Away from prying eyes, Indian government’s former and current foreign policy wonks have been sharpening their debate and airing their views on crucial issues in the virtual world.

For scores of Indian Foreign Service officials posted in India and abroad, the worldwide web has been The Great Enabler, bringing them closer not just to talk about their service issues, but for an interactive dialogue on larger foreign policy issues confronting the country.

“Unlike other central services, IFS is a rather small community, but still it was difficult to foster a sense of community as everybody was posted to disparate places across the globe,” said a senior IFS officer.

Started about four years ago, the closely-held and loosely moderated Google group of Indian Foreign Service officers has become a much-used sounding board.  The online message board has grown phenomenally, with over 500 members who have increased the average number of online messages to over five per day.

As a senior IFS officer put it, the posts have become a daily must-read for officials posted from Guangzhou to Chicago to catch up with the latest buzz in the small community of diplomats. “It has become an exceptional tool in building up institutional memory, especially for the junior officers, perhaps, who may not have a chance to interact or hear the candid views of senior officers,” he said.

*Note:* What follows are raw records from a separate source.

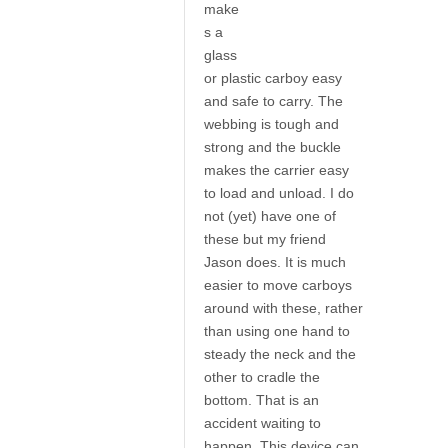
make
s a
glass
or plastic carboy easy
and safe to carry. The
webbing is tough and
strong and the buckle
makes the carrier easy
to load and unload. I do
not (yet) have one of
these but my friend
Jason does. It is much
easier to move carboys
around with these, rather
than using one hand to
steady the neck and the
other to cradle the
bottom. That is an
accident waiting to
happen. This device can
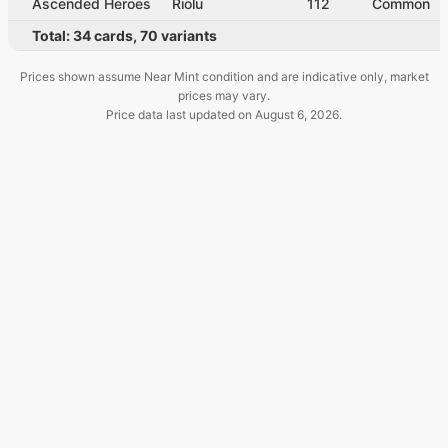
Ascended Heroes
Riolu
112
Common
Total:
34
cards
,
70
variants
Prices shown assume Near Mint condition and are indicative only, market
prices may vary.
Price data last updated on
August 6, 2026
.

In recent months, with the 50th anniversary of the 1962 war passing, relations with China have been a hot topic in this exclusive online club. In fact, as one observer wrote, perhaps nothing “stimulated” the fervour among the members than discussions on India’s relations  with its northern giant.

Of course, there were differing takes on how to deal with China, which has become more aggressive in shaking the status quo in its disputes with other counties, as seen recently in the South China Sea and with Japan.

The most enthusiastic participation has been of retired IFS officers, especially foreign secretaries Shyam Saran and Kanwal Sibal. “With Taiwan and Japan we see China’s territorial hard posture with roots in geopolitics and China’s internal tensions. Our only answer is to build ourselves economically and militarily to make it difficult for China to continue to browbeat us periodically,” Sibal said on the forum.

National Security Advisor Shivshankar Menon chips in too sometimes with one-line observations made via his Blackberry phone. Recently, when a retired officer said that first Prime Minister Jawaharlal Nehru had been proved wrong on his China policy, Menon replied that it was an “oversimplification of breathtaking proportions and unfair to Nehru”, but added that expansion on this would require a face-to-face meeting.

With so many retired officers being frequent columnists and television experts, the conversations often feel like extensions of their views expounded publicly —with more scope to nuance them in the unmonitored forum.

While all officials have handled sensitive files, the forum has rather strict ‘guidelines’ on no classified information being disclosed through posts. The group also asks its members to exercise “extreme care” while writing their messages on active foreign policy issues that are sensitive by nature.